08 Nov 2013

Chronique du CAP : Droit de la famille


par Audrey Blanchet-Fortin

Lorsque la Cour Suprême a rendu sa décision dans la célèbre affaire Eric contre Lola, elle a, par la même occasion, servi un avertissement au législateur québécois : bien que l’objectif de la loi soit suffisamment important pour justifier une atteinte au droit à l’égalité, «le recours par le législateur québécois à deux régimes distincts crée une distinction discriminatoire qui porte atteinte au droit à l’égalité entre conjoints de fait.» Dans une société où près de 60% des enfants naissent au sein d’un couple en union libre, la juge en chef Beverley McLachlin constate que «le modèle québécois a pour effet de priver les ex-conjoints de fait des importantes mesures de protection qu’il consent aux ex-conjoints mariés ou unis civilement, et ce même si, dans les faits, ils pourraient ne pas avoir réellement exercé un choix de régime. Il est raisonnable d’en déduire, sous réserve d’une analyse complète des facteurs contextuels pertinents, que la loi qui les prive de ces mesures de protection les traite comme s’ils étaient moins dignes d’intérêt, de respect ou de considération.»

C’est dans ce contexte que le ministre de la Justice Bertrand St-Arnaud annonçait, le 19 avril dernier, la mise sur pied du Comité consultatif sur le droit de la famille. Le premier volet du mandat proposé au président du Comité Me Alain Roy était celui de se pencher sur l’opportunité de revoir ou non le régime du droit matrimonial au Québec. Dans le Rapport sur l’opportunité d’une réforme globale du droit de la famille québécoise rendu public le 21 octobre dernier, le Comité propose une nouvelle porte d’entrée au droit de la famille.

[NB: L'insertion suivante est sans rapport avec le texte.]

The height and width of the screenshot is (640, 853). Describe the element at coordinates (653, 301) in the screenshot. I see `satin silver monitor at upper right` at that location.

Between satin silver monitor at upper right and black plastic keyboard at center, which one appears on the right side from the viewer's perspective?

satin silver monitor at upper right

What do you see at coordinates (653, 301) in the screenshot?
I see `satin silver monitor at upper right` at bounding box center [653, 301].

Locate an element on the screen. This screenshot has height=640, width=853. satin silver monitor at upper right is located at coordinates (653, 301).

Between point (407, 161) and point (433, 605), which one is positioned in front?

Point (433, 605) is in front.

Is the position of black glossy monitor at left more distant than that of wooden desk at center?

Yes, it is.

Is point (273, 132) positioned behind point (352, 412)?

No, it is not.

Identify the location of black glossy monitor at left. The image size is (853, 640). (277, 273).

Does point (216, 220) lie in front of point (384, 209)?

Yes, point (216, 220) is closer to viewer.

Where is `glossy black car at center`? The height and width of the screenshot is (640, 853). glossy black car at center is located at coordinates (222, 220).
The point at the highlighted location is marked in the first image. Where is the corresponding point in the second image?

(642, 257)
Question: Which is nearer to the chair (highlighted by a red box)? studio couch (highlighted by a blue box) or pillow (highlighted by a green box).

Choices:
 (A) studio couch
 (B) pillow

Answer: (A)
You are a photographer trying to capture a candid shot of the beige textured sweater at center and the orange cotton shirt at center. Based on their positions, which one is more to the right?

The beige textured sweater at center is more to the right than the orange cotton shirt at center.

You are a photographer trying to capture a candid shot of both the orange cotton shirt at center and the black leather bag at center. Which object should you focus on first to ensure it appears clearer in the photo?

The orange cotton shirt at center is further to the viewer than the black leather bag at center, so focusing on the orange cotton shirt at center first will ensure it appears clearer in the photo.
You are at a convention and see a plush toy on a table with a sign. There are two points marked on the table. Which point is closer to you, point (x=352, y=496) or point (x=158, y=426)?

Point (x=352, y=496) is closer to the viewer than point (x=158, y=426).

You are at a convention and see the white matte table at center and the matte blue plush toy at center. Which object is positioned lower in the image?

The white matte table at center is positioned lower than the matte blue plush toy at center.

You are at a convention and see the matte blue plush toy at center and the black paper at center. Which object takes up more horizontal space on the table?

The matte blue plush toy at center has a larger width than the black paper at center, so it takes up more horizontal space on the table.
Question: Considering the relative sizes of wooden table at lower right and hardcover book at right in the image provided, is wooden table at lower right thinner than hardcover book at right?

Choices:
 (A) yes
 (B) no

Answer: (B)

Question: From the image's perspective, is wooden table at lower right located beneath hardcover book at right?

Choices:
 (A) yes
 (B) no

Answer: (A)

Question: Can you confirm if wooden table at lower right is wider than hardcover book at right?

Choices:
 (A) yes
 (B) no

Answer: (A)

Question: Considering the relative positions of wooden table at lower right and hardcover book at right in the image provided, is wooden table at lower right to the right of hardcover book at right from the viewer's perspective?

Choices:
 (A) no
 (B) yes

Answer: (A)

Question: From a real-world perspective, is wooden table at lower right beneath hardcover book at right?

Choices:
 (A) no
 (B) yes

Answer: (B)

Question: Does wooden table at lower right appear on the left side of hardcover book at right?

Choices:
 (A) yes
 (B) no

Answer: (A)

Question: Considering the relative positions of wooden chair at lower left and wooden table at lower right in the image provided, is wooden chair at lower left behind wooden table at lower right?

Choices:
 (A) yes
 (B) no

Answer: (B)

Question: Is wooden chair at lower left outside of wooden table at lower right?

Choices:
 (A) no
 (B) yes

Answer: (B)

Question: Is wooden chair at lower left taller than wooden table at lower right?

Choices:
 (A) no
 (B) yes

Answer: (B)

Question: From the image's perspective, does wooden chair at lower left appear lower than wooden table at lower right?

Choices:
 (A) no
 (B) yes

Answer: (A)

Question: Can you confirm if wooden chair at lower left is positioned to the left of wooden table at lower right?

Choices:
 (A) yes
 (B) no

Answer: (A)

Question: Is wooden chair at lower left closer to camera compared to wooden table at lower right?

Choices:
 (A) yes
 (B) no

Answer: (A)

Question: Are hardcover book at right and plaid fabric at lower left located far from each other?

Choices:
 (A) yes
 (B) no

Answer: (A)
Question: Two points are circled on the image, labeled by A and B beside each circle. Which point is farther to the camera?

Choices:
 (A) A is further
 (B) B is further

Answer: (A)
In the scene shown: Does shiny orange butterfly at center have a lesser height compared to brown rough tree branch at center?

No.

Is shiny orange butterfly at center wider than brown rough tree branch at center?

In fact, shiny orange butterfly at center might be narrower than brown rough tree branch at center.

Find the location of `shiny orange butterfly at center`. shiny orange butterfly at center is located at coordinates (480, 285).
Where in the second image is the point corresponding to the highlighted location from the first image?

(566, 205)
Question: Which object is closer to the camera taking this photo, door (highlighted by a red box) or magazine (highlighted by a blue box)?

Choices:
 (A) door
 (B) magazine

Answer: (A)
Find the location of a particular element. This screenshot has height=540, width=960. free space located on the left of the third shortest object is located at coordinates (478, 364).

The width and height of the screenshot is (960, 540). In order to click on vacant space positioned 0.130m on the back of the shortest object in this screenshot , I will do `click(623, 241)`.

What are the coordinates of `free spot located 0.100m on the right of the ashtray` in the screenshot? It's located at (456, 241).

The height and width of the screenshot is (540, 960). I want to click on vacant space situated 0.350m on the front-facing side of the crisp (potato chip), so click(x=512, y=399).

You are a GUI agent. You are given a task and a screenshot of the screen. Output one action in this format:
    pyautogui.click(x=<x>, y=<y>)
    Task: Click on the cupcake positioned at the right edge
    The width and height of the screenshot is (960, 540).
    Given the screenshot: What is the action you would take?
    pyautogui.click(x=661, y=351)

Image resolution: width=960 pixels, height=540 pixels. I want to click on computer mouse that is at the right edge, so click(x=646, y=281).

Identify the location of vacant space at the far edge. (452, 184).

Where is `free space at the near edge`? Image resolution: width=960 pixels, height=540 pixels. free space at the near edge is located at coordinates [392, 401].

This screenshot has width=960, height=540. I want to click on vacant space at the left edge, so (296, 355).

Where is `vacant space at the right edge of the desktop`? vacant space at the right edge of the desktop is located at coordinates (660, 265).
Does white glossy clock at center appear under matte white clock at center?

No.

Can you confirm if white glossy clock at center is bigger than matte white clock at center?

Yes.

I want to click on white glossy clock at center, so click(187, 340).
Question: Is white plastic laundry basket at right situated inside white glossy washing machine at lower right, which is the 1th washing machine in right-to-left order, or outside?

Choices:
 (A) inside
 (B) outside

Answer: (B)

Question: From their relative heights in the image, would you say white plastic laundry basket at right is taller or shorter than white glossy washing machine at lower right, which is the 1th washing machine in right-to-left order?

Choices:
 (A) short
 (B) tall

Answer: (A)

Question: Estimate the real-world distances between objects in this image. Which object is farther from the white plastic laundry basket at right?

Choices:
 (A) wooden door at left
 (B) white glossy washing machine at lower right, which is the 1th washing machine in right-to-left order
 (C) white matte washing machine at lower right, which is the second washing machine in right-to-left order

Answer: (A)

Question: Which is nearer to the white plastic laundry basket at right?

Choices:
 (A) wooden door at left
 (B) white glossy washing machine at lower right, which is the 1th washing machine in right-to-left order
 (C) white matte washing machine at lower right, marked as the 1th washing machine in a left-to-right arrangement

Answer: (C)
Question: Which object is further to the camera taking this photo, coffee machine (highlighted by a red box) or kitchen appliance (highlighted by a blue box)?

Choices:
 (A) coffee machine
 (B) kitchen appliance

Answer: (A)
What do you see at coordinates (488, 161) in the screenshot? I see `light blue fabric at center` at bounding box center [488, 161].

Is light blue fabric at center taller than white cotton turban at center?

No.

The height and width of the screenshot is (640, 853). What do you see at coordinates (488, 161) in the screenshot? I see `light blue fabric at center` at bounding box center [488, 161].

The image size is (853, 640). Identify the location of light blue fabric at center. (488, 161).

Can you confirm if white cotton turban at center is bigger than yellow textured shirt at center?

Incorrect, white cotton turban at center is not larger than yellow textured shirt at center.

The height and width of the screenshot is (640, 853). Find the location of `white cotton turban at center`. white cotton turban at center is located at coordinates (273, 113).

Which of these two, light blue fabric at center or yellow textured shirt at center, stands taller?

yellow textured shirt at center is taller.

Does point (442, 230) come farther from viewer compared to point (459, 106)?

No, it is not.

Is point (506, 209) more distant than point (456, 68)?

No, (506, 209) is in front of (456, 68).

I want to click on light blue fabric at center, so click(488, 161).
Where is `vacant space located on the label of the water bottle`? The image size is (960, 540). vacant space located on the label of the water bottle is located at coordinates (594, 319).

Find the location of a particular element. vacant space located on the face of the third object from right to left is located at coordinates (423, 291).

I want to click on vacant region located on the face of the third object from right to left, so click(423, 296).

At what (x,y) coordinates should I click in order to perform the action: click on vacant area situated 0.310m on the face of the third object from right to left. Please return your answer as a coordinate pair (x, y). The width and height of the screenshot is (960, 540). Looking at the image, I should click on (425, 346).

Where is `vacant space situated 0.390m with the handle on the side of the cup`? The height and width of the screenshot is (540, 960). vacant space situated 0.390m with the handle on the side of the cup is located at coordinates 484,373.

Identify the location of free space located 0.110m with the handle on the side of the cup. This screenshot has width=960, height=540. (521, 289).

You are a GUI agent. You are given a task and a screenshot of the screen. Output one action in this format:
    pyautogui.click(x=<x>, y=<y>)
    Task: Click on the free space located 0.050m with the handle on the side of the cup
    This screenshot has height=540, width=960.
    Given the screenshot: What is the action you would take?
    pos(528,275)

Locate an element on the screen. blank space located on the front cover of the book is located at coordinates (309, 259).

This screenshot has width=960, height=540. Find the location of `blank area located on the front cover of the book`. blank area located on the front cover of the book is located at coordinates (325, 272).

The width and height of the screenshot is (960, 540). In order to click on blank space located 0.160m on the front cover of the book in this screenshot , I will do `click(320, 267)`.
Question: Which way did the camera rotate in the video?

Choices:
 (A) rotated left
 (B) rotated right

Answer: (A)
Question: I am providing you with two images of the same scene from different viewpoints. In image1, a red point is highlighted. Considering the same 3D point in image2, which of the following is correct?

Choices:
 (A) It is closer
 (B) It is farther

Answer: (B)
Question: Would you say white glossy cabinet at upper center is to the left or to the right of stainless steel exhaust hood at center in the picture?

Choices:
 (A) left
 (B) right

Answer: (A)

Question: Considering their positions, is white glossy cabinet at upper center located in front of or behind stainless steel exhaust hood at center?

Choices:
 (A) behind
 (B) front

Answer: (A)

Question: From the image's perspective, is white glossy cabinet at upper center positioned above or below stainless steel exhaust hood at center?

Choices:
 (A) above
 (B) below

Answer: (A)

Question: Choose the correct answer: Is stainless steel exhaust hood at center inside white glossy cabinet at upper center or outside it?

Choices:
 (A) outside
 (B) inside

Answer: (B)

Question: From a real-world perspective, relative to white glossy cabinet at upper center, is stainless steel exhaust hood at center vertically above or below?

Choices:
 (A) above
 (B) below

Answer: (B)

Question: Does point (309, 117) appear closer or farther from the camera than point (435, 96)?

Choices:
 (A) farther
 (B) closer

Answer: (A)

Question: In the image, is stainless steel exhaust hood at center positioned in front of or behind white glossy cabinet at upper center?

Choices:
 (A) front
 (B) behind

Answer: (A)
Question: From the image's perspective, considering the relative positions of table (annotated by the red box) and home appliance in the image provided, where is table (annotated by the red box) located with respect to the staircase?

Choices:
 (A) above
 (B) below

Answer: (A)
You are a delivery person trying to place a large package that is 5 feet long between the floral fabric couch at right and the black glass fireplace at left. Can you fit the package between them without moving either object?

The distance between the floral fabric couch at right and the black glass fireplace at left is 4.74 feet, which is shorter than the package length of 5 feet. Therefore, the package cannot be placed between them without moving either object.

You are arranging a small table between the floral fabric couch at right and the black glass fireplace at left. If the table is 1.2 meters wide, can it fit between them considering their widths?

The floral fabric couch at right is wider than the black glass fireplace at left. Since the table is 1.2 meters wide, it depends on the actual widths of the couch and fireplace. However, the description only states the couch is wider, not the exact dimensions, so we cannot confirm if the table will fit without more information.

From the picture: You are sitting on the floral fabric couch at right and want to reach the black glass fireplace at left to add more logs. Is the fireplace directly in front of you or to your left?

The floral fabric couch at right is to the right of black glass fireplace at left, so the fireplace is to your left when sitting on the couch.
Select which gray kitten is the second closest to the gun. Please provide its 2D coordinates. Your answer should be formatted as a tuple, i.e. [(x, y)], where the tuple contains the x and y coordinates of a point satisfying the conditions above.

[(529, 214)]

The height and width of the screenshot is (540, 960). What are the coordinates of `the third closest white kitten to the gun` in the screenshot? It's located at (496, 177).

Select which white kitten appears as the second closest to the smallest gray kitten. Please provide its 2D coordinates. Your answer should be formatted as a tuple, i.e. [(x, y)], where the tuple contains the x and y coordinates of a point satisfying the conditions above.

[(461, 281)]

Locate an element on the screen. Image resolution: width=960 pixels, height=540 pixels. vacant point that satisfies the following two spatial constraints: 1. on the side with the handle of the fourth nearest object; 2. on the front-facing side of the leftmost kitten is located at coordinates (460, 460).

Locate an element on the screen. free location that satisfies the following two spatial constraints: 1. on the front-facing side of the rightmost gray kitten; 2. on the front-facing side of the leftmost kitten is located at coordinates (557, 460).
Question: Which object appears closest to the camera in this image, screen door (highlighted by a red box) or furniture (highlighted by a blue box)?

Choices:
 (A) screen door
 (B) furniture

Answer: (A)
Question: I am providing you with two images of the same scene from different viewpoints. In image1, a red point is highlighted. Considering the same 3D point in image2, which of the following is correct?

En effet, le Comité prétend que la présence d’un enfant au sein du couple devrait justifier l’application du régime matrimonial québécois. Il en est ainsi, prétendent-ils, puisque l’enfant est désormais la première source d’interdépendance conjugale et familiale alors qu’au moment de la Réforme du droit familial de 1980, c’est par le mariage que l’entité familiale et conjugale se cristallisait. Ceci étant, prenant acte des enseignements du plus haut tribunal du pays, il n’est pas pour autant question d’exclure de facto les conjoints sans enfant de l’application du droit de la famille; la vie conjugale comporte, pour certains, son lot de facteurs d’interdépendance conjugale qui mériterait l’attention du droit familial.

Ayant pour mission de s’interroger également sur le droit des enfants, le Comité en profite pour rappeler que c’est autour de l’intérêt de l’enfant que doit s’articuler le droit de la famille dans ses dispositions concernant la filiation et la parentalité. Dans son Rapport, le Comité fait le constat que ce principe doit transparaître davantage des dispositions en vigueur aujourd’hui.

C’est donc à l’unanimité que les membres du Comité recommandent une refonte majeure du droit de la famille québécoise afin de l’adapter aux nouvelles réalités familiales et conjugales. Les travaux permettant au Comité de faire des recommandations précises quant aux éléments qui devront être revus tant en matière de filiation et parentalité qu’en matière de conjugalité pourront continuer encore pendant 18 mois avant que le deuxième rapport voit le jour.